Bruce pergi pada akhir musim 1998-99 itu. Saunders kemudian menjalani satu tahun terakhirnya di Liga Premier bersama Bradford City, membantu tim asuhan Paul Jewell mengatasi rintangan dengan mencetak gol kemenangan penting melawan Middlesbrough dan Arsenal.
Namun, ini adalah pertandingan sebelumnya di Yorkshire, di Bramall Lane, yang ingin kita bicarakan di sini – dan khususnya gol ‘itu’. Di manakah peringkatnya dalam daftar favorit sepanjang masa?
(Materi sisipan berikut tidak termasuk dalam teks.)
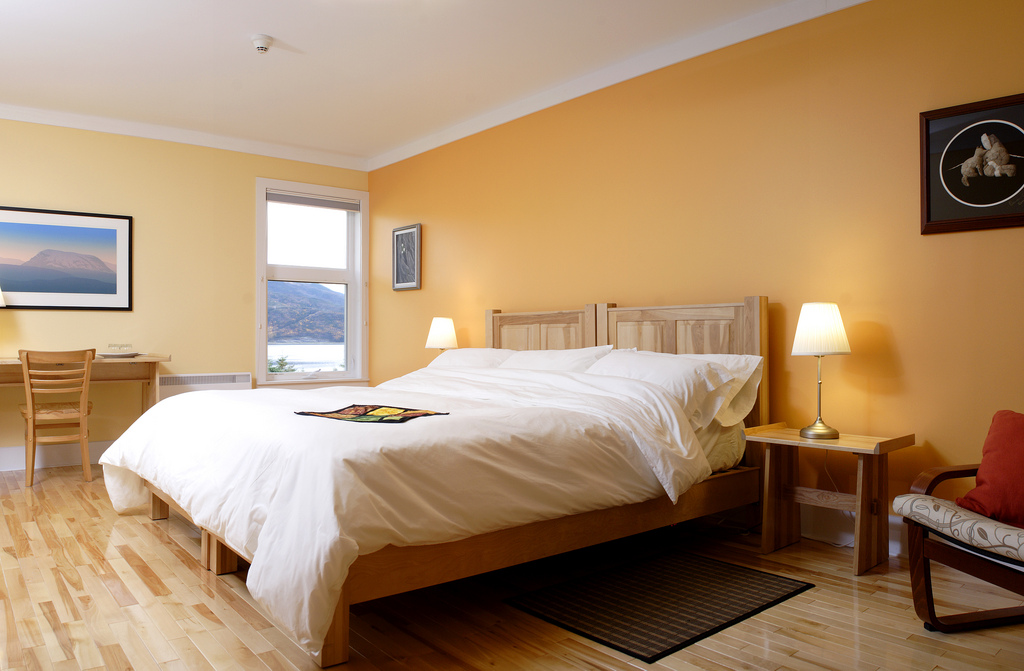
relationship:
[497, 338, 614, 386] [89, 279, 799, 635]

“Pemikiran saya tentang tujuan tidak selalu seperti, ‘Apa yang terbaik?'” katanya. “Tugas saya adalah mencetak 20 gol dalam satu musim. Seluruh hidup saya berputar untuk mencapai angka 10 pada Natal dan kemudian menggandakannya pada akhir musim.
“Bagi saya, setiap gol dihitung sama. Tapi saya akan mengelompokkannya berdasarkan asal gol saya: enam gol dalam satu musim dari rebound, enam lagi dari tendangan gawang, lalu enam dari tendangan sudut dalam satu musim, di mana saya berada di tiang belakang, mencoba melakukan sontekan – pada terlalu nick atau apa pun.
“Itulah tujuan utama saya. Hal lainnya, seperti tembakan dari luar kotak penalti atau penalti, adalah bonus. Tapi saya menyukai tujuan di mana saya harus berpikir, menunjukkan antisipasi, memburu jika Anda mau.
“Saya akan memasukkan gol (Port Vale) itu ke sana. Itu adalah gol yang selalu saya cetak selama latihan. Kami melakukan dua kali touchdown selama latihan, terkadang tanpa lemparan – cukup masukkan kembali bola ke dalam permainan saat bola keluar.
“Saya akan menendangnya hingga terlepas dari kaki seseorang, menunggu pantulan, lalu saya pergi. Itu semua berasal dari pesan yang terlintas di benak saya tentang tidak mematikan: The Liverpool Way. Dari situlah tujuan Port Vale berasal, kebiasaan baik itu ditanamkan dalam diri saya sejak usia muda.”